Out by Natsuo Kirino is a brilliant Japanese murder mystery that’s not much of a mystery at all, at least not a mystery in the sense that we don’t know whodunit. Whodunit is a pretty, young wife and mother of two named Yayoi who is fed up with her husband Kenji’s philandering ways, and decides to strangle him one night in an uncharacteristic moment of rage. Assured that her children heard nothing of the struggle, she calls a friend who works the night shift with her at a boxed lunch factory. As she suspects, the pragmatic Masako Katori is not too surprised by the late call, and immediately sets the wheels in motion about how to make the body disappear and maybe make a little money off the insurance payout.

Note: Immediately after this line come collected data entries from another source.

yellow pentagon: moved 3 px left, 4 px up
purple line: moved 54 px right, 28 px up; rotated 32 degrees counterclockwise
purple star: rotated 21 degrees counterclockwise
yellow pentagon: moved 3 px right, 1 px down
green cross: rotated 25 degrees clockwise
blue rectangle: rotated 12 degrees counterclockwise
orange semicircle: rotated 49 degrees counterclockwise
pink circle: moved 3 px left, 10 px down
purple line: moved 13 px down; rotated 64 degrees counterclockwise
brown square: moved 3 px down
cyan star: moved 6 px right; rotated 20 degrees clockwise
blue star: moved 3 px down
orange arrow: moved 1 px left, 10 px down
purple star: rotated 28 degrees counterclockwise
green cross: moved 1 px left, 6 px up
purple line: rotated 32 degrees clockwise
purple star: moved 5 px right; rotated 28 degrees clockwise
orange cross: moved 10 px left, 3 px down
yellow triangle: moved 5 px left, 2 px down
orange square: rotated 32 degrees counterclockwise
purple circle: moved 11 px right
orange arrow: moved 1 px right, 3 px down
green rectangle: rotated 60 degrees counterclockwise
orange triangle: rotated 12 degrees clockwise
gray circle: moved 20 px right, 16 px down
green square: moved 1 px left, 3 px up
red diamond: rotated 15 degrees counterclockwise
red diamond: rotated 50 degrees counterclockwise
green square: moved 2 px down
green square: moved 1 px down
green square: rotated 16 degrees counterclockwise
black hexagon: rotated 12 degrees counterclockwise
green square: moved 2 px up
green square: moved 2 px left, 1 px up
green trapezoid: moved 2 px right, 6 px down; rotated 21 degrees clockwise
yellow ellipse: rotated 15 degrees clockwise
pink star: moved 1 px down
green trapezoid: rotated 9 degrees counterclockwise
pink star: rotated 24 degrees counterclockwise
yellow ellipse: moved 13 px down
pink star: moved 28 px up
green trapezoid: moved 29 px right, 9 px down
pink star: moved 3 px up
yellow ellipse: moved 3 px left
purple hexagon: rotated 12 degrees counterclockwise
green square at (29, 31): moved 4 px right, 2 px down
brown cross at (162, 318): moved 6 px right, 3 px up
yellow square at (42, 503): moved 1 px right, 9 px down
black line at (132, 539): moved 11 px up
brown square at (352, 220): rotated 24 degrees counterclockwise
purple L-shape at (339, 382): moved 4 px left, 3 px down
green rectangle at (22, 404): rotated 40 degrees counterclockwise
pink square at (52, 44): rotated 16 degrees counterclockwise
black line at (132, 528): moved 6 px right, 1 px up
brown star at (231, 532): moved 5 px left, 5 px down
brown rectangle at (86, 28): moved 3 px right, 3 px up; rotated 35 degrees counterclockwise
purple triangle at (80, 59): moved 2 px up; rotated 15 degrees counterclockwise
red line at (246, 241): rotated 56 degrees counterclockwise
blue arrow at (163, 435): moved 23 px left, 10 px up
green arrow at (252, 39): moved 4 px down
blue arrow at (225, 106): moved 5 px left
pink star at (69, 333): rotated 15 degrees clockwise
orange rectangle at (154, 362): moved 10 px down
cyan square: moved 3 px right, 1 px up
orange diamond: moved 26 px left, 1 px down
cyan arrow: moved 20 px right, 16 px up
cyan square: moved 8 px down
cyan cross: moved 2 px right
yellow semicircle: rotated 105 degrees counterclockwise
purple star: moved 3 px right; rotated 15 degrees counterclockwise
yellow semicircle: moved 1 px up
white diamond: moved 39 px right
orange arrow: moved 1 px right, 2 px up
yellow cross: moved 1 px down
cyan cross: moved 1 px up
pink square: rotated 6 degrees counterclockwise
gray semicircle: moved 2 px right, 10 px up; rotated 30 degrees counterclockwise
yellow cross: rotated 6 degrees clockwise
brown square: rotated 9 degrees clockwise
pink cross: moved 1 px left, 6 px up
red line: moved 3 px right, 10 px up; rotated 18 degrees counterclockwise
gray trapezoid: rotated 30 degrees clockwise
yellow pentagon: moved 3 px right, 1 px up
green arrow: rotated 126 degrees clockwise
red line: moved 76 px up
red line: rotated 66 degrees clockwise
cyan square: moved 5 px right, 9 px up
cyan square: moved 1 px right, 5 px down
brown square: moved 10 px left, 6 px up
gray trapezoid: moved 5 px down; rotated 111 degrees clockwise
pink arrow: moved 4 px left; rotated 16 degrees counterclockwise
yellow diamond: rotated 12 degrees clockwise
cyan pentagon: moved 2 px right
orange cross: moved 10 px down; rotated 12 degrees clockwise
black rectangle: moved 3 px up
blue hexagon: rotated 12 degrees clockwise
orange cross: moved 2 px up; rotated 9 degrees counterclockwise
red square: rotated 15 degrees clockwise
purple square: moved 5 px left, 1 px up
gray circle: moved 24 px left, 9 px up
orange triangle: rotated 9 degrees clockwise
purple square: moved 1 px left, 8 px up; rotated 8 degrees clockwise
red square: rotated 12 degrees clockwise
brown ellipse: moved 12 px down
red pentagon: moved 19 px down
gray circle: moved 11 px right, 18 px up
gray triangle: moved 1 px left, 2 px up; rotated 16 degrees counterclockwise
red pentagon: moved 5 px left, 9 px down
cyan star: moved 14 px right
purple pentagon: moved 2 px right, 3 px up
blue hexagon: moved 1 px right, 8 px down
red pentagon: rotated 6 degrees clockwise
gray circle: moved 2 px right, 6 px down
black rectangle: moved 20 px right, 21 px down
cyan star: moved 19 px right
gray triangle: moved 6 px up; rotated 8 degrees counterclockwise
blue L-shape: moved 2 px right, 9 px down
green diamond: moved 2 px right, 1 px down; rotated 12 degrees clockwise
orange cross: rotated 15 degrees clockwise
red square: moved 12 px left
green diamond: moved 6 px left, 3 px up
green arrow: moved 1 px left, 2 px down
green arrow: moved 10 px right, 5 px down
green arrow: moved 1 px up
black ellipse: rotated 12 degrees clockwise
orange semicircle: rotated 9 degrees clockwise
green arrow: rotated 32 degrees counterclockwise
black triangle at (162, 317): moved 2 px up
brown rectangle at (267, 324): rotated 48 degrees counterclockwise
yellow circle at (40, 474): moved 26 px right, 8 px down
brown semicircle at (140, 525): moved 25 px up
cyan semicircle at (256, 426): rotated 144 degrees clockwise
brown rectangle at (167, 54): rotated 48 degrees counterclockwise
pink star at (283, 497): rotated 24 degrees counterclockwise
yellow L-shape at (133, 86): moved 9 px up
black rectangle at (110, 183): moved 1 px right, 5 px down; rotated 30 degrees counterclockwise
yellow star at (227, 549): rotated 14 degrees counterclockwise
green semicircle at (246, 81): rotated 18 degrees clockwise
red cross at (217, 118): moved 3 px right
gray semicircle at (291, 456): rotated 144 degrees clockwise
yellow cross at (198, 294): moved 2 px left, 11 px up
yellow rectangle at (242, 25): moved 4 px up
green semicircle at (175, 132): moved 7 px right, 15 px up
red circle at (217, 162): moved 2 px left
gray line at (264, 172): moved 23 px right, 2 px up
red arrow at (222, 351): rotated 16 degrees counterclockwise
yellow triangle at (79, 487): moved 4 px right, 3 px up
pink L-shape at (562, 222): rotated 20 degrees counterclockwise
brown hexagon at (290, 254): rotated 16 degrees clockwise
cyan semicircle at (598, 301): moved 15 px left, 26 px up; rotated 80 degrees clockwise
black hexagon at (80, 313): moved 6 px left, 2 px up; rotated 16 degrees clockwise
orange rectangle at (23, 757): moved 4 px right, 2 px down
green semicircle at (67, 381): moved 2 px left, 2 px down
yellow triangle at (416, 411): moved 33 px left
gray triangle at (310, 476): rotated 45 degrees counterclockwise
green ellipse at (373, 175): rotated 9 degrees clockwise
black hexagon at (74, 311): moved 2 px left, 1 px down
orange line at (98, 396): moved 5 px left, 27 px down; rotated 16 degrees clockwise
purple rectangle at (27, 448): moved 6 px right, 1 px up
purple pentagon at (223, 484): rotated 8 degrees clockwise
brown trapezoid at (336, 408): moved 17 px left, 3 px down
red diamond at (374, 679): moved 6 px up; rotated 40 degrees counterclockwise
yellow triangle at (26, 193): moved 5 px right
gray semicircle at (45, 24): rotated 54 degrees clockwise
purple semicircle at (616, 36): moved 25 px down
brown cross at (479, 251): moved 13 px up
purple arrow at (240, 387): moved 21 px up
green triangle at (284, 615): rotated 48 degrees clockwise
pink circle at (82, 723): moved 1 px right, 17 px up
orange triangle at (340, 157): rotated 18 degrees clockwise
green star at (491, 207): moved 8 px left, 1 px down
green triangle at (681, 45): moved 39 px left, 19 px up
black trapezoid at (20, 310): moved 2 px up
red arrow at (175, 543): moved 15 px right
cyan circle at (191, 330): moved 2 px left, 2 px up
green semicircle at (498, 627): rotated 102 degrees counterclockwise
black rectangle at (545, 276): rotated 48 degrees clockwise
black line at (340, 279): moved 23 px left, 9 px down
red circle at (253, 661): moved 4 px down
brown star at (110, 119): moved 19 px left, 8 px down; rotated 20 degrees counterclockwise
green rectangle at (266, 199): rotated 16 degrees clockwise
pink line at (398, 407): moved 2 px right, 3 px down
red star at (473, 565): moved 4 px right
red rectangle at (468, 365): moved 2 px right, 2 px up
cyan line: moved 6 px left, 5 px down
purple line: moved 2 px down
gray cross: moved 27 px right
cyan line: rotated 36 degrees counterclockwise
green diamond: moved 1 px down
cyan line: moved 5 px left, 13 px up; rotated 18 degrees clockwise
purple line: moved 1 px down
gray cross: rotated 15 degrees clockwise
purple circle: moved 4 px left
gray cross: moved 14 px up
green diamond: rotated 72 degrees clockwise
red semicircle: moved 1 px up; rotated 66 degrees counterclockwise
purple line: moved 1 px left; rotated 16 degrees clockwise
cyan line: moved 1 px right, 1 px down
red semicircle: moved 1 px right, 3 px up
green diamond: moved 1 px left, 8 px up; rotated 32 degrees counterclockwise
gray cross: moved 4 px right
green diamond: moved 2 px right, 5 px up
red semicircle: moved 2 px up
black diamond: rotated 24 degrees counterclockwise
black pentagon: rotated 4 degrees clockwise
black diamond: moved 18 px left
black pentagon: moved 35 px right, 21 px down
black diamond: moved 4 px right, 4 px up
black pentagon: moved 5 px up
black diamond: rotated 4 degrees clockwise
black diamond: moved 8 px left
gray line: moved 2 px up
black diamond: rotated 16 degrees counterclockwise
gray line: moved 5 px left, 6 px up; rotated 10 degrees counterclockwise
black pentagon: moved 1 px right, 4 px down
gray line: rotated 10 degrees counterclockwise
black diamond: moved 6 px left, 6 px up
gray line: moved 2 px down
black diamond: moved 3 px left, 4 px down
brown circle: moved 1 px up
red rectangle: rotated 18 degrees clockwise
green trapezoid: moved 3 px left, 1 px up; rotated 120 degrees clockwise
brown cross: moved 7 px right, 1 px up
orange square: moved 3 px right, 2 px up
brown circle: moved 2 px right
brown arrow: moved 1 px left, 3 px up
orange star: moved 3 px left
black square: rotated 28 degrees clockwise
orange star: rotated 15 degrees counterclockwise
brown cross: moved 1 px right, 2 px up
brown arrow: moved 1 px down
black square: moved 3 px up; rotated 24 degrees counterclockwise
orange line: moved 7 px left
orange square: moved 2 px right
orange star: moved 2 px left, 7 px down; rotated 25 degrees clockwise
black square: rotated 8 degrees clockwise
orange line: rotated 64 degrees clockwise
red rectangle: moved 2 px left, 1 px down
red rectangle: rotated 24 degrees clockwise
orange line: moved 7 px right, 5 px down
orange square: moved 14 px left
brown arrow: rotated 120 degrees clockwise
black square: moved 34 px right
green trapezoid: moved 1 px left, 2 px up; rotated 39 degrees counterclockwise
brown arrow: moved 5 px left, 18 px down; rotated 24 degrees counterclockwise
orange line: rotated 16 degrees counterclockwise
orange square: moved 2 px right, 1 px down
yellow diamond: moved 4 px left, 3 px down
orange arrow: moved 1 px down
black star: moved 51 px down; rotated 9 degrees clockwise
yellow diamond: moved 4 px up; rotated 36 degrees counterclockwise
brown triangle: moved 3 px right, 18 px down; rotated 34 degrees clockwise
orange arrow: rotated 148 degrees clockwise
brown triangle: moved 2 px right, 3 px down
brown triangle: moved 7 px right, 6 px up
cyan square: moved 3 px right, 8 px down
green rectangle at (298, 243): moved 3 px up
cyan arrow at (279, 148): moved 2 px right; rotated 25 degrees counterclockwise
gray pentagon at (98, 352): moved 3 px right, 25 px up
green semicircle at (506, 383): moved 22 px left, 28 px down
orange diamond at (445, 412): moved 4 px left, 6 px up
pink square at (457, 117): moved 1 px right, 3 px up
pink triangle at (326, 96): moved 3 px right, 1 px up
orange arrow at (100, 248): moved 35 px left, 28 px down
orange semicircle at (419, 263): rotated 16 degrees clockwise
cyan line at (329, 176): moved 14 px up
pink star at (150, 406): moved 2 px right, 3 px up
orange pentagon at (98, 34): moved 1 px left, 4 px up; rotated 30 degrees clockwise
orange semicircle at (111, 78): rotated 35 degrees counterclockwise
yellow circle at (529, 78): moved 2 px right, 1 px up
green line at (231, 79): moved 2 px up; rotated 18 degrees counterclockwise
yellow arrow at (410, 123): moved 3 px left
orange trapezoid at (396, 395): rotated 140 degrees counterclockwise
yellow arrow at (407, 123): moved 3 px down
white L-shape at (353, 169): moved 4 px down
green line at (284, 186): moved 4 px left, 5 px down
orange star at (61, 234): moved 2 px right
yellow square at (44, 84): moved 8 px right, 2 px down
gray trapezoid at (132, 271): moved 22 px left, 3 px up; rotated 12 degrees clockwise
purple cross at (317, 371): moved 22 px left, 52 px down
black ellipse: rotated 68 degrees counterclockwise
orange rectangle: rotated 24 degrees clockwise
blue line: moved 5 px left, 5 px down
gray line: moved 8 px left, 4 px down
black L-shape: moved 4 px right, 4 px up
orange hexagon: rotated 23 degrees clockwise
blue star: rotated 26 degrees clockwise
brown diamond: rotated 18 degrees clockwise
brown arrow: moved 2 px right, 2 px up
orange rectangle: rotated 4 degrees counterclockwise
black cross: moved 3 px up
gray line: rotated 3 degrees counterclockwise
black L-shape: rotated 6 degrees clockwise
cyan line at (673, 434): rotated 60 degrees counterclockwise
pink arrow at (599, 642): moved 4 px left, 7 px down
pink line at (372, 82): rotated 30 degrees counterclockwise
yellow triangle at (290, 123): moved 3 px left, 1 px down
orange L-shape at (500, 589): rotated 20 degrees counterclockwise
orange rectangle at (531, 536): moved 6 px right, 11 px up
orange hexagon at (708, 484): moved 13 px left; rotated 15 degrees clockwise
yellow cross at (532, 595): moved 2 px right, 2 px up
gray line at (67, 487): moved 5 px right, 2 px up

Masako enlists the help of the trusted fifty-something Yoshie, whom she knows is in desperate need of money from caring for her bedridden mother-in-law. But while the two are butchering their first ever dead body in Masako’s bathroom, the fourth friend in their factory clique gets a peek through the window, and Kuniko is enlisted to help with the disposal of the pieces with an offer of money to keep her from blabbing. The body bags have been divided into thirds, and are to be disposed of in different locations all over town. But the sloppy, lazy Kuniko’s bags are easily uncovered and identified, and soon the police show up asking questions. But the police are the least of their worries.

Satake, a calculating nightclub owner and pimp who has his own experience with dead bodies, is arrested for the murder. He is released because of lack of evidence, but he makes finding the killer of this man who stalked one of his girls priority one when he hits the streets. And he has a hunch about where to start looking first: at Kenji’s wife, Yayoi.

Out is one of those delicious domino-effect thrillers in the vein of Scott Smith’s A Simple Plan, where a character’s action leads to an undesirable result, which must be dealt with by an even less sensible and more desperate action, and so on and so on and so on. Out is also a statement about Japan's patriarchal society and the mistreatment of female office and factory workers, and the few options they have for escaping their dreary, tired lives.

Body pieces that won’t stay buried; a wedding band that won't stay thrown away; a hidden key that won't stay submerged; children who know more than should; a loan shark with a tempting but messy business offer; a tenacious detective; and a man and woman who discover after it’s too late that they are more alike than they could ever imagine are the things that make Out the perfect page turner—or button clicker if you own an eReader.